Texto del ejercicio
>>>

Volviendo al día a día, la colaboración sin especulaciones del expresidente Mauricio Macri marcó la diferencia. Con énfasis, sugirió a los representantes del PRO, el partido fundado por él, un apoyo irrestricto a la propuesta oficial y así se obtuvo la sanción de la ley que la administración Milei necesita para encarar las reformas imprescindibles para terminar con la decadencia y torcer el rumbo de miseria que lleva el país.
Ahora bien. El PRO mantiene su independencia política y aclara cada vez que puede que, si bien acompaña las reformas que el gobierno impulsa, sigue siendo una fuerza de oposición con identidad propia. El kirchnerismo, por su parte, conserva una nutrida porción de la representación legislativa y la hace valer a la hora de trabar las iniciativas oficiales. Esa oposición no colabora en lo más mínimo con la gestión libertaria. Hasta acá, la foto del mapa político actual.

<<<

Retoma el texto sobre el apoyo del PRO al gobierno de Milei y continúalo a partir de su última oración.

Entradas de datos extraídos
>>>

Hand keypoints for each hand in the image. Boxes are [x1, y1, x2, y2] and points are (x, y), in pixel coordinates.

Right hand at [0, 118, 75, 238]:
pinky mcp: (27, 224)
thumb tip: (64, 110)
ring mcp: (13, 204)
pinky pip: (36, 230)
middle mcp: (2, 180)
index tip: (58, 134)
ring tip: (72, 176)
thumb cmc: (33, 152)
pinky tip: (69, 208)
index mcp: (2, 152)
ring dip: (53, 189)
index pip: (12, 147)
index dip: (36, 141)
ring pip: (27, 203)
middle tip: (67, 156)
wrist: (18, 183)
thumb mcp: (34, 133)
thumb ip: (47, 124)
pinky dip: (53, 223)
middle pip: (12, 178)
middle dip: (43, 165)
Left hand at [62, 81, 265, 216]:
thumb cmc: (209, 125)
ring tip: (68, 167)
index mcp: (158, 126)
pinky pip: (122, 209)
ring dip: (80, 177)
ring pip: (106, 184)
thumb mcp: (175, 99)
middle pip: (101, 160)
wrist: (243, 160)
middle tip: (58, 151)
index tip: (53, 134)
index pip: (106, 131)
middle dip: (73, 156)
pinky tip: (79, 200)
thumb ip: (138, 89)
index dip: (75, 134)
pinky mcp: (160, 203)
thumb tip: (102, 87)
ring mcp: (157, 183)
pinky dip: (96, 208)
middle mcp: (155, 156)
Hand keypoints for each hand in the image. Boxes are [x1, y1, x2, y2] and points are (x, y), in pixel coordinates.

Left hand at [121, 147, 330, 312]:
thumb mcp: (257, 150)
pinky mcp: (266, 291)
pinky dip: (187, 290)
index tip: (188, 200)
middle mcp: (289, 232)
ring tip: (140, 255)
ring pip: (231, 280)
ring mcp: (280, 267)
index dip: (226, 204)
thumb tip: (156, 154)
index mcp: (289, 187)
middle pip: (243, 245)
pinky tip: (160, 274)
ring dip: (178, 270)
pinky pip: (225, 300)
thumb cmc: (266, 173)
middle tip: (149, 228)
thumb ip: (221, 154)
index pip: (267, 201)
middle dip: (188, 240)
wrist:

<<<

Respuesta
Sin embargo, todos, tanto el oficialismo como el PRO, los radicales y las variedades de peronismo que revisten algunos en el oficialismo y otros en la vereda de enfrente, comparten una característica: agotamiento institucional.
El sistema político argentino en la actualidad atraviesa una zona de extrema debilidad. El sistema de partidos, piedra basal del juego democrático, está en terapia intensiva. La hermana del presidente, pieza clave de la actual gestión, dedica parte de su tiempo al armado del ansiado partido propio para no depender, otra vez, de alianzas en las elecciones legislativas del año próximo. La oposición, mientras tanto, carece de proyecto para ofrecer. Las hilachas del peronismo kirchnerista están a la vista y la pérdida de masa electoral los desorienta. Ya no les funciona especular con los pobres porque en gran medida han perdido su capacidad de extorsión sobre ellos.
El PRO, por su parte, no tiene una propuesta clara ni un liderazgo de consenso; su cercanía con la administración Milei lo ha puesto en estado de debate aunque, desde sus cuerpos orgánicos, se insiste con que el eventual pasaje de dirigentes es y seguirá siendo a título personal. Lo cierto es que el arco político no logra fortalecerse.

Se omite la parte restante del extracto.